Given passage =
The British cemetery in Kathmandu may be less well known than others, but it has a history as long as our
diplomatic relations with Nepal and our unbroken friendship with
that country. As an independent country to the north of India, Nepal
was long an irritant to the East India Company, involving niggling
hostilities. But these ended with the Treaty of Sugauli of 1816 which
also established a (for decades solitary) official British presence in
Kathmandu.
Following Independence, and after a tussle with Pakistan over
ownership, the new Indian Government inherited most of the British
legation premises in Kathmandu. But, when they built their new
Embassy, the British retained the nearby cemetery. This has now
found two able chroniclers in Mark Watson, a distinguished botanist,
and Andrew Hall, a former ambassador to Nepal.

To be done = Reproduce the passage on the British cemetery in Kathmandu from "Following Independence, and" up to and including "ambassador to Nepal.". Work from the passage on the British cemetery in Kathmandu and nothing else.

Collected data entries
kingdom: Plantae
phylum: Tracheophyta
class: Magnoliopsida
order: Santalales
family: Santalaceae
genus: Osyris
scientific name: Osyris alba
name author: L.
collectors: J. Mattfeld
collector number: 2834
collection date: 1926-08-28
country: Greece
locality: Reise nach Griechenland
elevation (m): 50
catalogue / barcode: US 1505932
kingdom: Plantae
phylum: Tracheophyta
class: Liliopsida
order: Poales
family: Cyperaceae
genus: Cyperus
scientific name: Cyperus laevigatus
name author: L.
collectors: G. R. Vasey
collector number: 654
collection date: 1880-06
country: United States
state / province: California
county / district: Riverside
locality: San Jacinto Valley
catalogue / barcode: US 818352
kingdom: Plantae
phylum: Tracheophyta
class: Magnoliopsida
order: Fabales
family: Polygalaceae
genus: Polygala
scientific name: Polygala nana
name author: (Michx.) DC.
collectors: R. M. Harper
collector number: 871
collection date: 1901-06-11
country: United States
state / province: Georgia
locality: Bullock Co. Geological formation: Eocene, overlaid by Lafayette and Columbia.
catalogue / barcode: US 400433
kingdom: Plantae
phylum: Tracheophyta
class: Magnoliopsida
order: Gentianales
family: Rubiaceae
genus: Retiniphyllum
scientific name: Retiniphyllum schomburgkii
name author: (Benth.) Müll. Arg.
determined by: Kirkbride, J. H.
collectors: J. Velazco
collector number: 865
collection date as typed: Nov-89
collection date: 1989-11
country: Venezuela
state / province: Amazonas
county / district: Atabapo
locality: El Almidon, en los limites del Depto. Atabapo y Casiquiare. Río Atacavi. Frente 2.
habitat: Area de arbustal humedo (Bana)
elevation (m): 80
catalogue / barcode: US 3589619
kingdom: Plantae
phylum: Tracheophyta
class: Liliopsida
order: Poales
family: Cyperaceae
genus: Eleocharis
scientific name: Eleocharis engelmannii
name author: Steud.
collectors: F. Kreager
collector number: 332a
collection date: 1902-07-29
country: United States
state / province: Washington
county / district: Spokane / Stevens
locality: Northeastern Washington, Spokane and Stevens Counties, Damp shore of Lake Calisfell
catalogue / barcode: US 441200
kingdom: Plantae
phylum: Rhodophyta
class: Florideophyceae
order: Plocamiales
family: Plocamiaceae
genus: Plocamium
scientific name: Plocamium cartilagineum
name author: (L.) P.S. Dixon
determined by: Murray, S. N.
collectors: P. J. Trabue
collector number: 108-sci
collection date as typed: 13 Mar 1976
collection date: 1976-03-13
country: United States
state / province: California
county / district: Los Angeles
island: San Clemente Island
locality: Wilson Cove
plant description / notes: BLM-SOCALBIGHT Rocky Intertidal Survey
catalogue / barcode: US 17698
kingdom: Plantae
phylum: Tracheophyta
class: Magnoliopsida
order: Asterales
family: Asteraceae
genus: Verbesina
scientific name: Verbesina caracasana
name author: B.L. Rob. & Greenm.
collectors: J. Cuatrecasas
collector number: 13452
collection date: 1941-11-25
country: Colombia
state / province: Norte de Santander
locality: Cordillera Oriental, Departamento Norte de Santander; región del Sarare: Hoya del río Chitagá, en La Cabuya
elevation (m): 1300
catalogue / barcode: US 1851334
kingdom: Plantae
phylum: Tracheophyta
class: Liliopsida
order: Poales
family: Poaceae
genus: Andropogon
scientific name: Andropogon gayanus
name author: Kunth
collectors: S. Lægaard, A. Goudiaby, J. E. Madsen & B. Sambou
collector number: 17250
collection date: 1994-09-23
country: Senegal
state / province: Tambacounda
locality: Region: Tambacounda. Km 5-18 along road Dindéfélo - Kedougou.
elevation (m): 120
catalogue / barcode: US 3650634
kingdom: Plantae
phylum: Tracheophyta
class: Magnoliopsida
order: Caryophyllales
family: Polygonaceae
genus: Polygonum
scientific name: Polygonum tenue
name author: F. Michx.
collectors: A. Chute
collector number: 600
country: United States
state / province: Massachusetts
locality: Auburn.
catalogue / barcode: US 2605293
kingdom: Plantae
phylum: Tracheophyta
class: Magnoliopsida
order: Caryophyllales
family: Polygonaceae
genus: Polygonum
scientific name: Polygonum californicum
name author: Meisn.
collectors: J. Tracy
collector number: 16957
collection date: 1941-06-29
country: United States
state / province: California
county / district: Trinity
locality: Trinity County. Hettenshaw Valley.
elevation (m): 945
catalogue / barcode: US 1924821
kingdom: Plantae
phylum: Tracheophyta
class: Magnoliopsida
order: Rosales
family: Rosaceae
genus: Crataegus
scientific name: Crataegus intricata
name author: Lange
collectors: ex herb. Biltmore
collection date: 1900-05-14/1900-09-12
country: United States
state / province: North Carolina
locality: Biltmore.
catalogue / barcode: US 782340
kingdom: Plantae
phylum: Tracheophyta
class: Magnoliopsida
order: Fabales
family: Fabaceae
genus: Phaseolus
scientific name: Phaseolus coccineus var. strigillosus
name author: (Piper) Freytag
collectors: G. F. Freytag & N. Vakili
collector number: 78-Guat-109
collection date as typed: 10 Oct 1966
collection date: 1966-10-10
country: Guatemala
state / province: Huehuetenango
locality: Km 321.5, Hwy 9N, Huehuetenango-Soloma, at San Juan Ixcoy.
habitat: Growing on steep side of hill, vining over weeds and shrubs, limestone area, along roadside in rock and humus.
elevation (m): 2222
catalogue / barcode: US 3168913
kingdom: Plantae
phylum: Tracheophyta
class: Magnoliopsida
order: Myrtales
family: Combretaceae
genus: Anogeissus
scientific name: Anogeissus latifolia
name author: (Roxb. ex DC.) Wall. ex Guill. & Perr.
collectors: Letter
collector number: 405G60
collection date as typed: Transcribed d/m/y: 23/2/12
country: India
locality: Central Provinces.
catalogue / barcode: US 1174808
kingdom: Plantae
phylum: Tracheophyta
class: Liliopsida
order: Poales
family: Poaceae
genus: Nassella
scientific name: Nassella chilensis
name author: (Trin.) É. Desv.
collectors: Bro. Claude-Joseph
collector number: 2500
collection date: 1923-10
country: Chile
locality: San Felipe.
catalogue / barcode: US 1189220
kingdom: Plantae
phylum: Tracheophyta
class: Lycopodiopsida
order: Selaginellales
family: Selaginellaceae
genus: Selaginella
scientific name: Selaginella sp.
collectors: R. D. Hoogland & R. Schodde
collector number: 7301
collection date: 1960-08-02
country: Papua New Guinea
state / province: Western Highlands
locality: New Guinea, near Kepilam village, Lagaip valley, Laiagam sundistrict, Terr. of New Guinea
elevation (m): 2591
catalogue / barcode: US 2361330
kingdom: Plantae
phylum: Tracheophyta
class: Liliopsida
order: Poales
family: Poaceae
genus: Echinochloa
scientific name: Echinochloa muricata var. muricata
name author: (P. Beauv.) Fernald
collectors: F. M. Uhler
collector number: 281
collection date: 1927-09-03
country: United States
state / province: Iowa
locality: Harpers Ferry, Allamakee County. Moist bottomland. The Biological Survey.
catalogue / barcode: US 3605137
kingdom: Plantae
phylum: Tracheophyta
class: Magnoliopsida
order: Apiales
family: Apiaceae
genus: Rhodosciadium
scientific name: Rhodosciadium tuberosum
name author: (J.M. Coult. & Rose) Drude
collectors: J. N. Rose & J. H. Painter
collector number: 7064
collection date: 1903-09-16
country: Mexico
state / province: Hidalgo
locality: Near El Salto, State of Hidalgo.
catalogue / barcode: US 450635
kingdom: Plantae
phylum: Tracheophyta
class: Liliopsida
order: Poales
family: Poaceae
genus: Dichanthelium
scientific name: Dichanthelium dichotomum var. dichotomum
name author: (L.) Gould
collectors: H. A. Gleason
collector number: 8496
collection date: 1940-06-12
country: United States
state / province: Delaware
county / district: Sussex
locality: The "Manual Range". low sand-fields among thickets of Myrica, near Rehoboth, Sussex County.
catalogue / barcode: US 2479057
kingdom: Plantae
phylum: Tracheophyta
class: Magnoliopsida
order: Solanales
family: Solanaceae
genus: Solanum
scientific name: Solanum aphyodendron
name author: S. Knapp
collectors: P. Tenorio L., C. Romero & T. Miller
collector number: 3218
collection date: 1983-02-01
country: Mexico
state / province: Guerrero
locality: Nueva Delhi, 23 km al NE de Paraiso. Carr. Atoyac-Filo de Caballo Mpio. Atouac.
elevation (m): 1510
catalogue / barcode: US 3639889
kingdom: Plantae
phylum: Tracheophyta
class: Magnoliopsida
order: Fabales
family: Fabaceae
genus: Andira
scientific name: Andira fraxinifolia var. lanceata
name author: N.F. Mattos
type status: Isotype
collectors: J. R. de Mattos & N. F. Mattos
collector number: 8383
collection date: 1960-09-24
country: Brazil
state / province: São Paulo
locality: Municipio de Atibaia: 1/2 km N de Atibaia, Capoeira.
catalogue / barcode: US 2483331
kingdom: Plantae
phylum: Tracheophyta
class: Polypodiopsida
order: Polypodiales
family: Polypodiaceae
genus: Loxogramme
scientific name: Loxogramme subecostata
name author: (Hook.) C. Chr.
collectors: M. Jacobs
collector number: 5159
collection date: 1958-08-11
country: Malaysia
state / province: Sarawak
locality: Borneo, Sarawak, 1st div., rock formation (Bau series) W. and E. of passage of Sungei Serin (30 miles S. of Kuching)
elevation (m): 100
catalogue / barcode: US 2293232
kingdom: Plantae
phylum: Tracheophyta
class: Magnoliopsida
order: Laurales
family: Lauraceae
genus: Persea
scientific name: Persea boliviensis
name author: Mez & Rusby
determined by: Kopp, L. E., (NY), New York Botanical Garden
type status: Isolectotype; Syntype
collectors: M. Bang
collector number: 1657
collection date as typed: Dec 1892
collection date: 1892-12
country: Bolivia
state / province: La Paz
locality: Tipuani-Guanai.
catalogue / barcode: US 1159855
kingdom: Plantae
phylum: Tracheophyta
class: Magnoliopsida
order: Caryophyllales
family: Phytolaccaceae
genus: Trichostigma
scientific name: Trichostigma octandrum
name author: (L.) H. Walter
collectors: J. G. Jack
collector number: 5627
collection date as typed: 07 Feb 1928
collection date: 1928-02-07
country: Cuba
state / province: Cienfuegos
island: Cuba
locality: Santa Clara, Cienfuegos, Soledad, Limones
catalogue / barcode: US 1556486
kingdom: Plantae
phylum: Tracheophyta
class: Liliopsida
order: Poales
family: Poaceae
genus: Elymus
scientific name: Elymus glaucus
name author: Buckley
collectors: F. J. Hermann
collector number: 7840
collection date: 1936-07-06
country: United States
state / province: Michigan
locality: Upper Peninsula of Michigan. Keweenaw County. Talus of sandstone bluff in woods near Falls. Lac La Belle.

In response =
Following Independence, and after a tussle with Pakistan over
ownership, the new Indian Government inherited most of the British
legation premises in Kathmandu. But, when they built their new
Embassy, the British retained the nearby cemetery. This has now
found two able chroniclers in Mark Watson, a distinguished botanist,
and Andrew Hall, a former ambassador to Nepal.